From the listing below, reproduce word for word the part that opens with the line containing "adenoma carcinoma was" and closes with the line containing "staining in cervical"; reproduce nothing else.
● ● ●
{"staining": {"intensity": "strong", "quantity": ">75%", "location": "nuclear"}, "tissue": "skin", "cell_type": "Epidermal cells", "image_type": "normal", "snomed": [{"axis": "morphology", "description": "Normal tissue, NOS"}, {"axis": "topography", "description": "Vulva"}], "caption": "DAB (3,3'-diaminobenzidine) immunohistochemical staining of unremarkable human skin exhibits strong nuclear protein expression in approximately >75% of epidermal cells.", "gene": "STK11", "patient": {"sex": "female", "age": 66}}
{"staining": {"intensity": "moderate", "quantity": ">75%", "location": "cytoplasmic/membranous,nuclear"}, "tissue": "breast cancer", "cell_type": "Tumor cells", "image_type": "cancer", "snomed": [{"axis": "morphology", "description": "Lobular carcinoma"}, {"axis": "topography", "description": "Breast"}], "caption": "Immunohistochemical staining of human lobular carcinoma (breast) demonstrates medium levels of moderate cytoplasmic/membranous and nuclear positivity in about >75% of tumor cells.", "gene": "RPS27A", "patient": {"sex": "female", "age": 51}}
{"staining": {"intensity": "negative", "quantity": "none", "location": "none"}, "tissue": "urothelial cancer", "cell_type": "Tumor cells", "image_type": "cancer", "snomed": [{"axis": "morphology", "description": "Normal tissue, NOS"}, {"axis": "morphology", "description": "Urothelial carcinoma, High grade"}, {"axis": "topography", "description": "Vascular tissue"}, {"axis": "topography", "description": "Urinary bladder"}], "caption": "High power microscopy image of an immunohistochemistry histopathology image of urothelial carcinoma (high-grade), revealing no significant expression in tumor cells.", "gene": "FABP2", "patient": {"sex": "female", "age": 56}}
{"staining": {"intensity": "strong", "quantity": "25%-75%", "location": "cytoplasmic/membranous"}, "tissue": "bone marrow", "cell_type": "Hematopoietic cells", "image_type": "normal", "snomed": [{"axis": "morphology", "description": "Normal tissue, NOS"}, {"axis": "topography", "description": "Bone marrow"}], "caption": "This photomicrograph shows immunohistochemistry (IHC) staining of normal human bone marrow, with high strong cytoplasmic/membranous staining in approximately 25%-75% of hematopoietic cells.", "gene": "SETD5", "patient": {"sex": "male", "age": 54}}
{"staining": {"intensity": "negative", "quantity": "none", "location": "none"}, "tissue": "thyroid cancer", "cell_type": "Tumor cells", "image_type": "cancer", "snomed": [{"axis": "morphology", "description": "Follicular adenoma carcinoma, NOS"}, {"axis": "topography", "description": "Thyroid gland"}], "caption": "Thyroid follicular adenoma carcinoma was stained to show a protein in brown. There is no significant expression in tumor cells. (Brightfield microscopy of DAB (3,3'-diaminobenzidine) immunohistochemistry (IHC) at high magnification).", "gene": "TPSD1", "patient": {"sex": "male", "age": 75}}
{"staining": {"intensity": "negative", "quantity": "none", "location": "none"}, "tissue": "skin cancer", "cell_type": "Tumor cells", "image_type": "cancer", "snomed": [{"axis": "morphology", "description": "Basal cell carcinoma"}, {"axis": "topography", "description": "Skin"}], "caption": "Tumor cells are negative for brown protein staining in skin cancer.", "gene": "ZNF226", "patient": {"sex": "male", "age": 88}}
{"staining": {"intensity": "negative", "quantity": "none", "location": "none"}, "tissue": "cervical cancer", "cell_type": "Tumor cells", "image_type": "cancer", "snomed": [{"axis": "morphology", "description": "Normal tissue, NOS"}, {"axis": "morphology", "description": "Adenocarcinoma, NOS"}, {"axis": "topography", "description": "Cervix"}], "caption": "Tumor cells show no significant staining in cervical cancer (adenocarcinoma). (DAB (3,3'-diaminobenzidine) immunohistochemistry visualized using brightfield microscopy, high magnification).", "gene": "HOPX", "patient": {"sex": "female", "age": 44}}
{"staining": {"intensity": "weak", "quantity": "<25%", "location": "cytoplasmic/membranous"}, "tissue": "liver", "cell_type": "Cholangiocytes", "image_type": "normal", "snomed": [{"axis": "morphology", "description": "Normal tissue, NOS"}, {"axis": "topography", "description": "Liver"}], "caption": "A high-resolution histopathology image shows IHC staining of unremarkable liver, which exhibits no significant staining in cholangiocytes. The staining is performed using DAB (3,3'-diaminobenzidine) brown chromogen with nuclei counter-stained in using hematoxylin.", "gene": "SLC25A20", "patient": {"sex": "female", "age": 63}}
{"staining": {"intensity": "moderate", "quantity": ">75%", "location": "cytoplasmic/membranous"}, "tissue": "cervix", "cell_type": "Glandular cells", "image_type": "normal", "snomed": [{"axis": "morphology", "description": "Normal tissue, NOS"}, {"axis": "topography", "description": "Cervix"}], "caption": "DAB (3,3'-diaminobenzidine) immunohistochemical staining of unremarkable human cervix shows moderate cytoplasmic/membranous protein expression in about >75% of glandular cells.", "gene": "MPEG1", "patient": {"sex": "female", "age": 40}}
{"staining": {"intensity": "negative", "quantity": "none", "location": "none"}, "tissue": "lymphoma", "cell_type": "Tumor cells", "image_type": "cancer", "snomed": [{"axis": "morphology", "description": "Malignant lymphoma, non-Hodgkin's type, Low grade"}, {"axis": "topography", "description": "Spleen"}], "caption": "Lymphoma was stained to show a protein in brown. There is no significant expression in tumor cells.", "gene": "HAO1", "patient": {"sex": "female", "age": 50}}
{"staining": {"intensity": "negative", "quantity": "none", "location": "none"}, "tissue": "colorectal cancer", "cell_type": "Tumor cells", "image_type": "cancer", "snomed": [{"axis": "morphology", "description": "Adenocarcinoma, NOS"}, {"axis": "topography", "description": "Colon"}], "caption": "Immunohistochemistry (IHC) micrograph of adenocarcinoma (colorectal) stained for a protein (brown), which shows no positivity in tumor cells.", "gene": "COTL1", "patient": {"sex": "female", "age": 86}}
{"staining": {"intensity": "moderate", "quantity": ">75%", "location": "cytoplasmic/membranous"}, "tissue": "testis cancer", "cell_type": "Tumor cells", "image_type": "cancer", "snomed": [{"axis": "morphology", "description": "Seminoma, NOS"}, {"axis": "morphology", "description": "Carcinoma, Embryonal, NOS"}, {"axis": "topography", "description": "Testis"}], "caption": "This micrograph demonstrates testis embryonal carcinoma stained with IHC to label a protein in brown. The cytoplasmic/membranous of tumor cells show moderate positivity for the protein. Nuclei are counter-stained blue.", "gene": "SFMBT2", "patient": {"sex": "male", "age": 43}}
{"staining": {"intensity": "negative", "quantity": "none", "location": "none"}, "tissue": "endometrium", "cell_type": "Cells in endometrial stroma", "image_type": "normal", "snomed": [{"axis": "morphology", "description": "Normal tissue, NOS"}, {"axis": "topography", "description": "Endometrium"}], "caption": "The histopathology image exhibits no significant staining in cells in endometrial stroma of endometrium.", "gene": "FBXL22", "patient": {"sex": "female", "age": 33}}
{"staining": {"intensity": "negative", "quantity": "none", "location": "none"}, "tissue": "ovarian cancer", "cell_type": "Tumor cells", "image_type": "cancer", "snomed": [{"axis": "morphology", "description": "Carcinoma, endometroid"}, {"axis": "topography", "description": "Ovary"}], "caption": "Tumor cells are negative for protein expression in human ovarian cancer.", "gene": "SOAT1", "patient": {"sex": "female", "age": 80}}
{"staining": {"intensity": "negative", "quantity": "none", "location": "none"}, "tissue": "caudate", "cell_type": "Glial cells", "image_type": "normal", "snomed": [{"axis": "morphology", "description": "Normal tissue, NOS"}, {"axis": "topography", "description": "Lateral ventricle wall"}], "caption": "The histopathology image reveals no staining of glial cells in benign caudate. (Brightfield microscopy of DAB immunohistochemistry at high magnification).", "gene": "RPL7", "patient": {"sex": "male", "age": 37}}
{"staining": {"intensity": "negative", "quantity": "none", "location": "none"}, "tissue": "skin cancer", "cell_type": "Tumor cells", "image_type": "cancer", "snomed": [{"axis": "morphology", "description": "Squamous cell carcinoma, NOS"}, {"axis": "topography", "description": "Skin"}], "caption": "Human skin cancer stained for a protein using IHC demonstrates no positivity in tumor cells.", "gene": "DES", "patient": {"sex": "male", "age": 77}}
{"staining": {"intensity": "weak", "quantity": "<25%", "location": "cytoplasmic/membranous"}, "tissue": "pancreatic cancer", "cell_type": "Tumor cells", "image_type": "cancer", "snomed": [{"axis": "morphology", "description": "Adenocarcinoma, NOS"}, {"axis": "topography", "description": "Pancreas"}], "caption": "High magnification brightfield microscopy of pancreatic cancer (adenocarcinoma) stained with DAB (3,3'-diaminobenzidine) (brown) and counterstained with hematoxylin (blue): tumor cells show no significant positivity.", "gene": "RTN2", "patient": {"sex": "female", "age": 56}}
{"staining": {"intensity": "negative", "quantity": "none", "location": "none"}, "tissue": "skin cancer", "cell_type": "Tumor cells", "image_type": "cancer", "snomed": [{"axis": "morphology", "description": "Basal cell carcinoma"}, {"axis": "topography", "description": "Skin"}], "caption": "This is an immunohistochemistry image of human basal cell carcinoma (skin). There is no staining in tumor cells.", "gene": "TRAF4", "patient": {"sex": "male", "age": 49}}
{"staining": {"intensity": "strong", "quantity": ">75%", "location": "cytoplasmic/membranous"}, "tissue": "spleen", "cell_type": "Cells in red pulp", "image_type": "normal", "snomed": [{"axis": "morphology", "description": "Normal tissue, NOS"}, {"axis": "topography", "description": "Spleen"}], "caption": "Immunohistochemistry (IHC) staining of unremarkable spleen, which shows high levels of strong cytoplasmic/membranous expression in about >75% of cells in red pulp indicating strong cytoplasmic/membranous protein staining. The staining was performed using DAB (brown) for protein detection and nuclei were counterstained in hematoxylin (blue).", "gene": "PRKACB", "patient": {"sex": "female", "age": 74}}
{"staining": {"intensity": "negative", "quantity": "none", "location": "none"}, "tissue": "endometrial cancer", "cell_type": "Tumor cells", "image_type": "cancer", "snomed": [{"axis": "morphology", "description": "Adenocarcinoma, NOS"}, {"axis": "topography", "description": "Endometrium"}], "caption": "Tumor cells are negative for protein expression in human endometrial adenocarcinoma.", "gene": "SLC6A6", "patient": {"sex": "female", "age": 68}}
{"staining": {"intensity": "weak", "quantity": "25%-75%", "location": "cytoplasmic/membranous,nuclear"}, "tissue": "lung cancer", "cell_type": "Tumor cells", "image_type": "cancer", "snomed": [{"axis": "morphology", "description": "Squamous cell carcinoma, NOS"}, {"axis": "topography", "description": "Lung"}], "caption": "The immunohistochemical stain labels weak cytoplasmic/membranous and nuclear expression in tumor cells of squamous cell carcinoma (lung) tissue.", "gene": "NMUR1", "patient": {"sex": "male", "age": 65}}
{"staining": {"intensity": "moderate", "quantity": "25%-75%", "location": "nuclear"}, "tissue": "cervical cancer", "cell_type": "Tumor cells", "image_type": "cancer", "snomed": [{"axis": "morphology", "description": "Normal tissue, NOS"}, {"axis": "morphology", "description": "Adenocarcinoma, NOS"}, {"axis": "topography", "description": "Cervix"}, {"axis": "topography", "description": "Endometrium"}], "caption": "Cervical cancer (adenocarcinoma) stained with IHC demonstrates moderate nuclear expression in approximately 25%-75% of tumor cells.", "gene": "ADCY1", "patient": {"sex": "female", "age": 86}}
● ● ●
_TASK ANSWER:_
{"staining": {"intensity": "negative", "quantity": "none", "location": "none"}, "tissue": "thyroid cancer", "cell_type": "Tumor cells", "image_type": "cancer", "snomed": [{"axis": "morphology", "description": "Follicular adenoma carcinoma, NOS"}, {"axis": "topography", "description": "Thyroid gland"}], "caption": "Thyroid follicular adenoma carcinoma was stained to show a protein in brown. There is no significant expression in tumor cells. (Brightfield microscopy of DAB (3,3'-diaminobenzidine) immunohistochemistry (IHC) at high magnification).", "gene": "TPSD1", "patient": {"sex": "male", "age": 75}}
{"staining": {"intensity": "negative", "quantity": "none", "location": "none"}, "tissue": "skin cancer", "cell_type": "Tumor cells", "image_type": "cancer", "snomed": [{"axis": "morphology", "description": "Basal cell carcinoma"}, {"axis": "topography", "description": "Skin"}], "caption": "Tumor cells are negative for brown protein staining in skin cancer.", "gene": "ZNF226", "patient": {"sex": "male", "age": 88}}
{"staining": {"intensity": "negative", "quantity": "none", "location": "none"}, "tissue": "cervical cancer", "cell_type": "Tumor cells", "image_type": "cancer", "snomed": [{"axis": "morphology", "description": "Normal tissue, NOS"}, {"axis": "morphology", "description": "Adenocarcinoma, NOS"}, {"axis": "topography", "description": "Cervix"}], "caption": "Tumor cells show no significant staining in cervical cancer (adenocarcinoma). (DAB (3,3'-diaminobenzidine) immunohistochemistry visualized using brightfield microscopy, high magnification).", "gene": "HOPX", "patient": {"sex": "female", "age": 44}}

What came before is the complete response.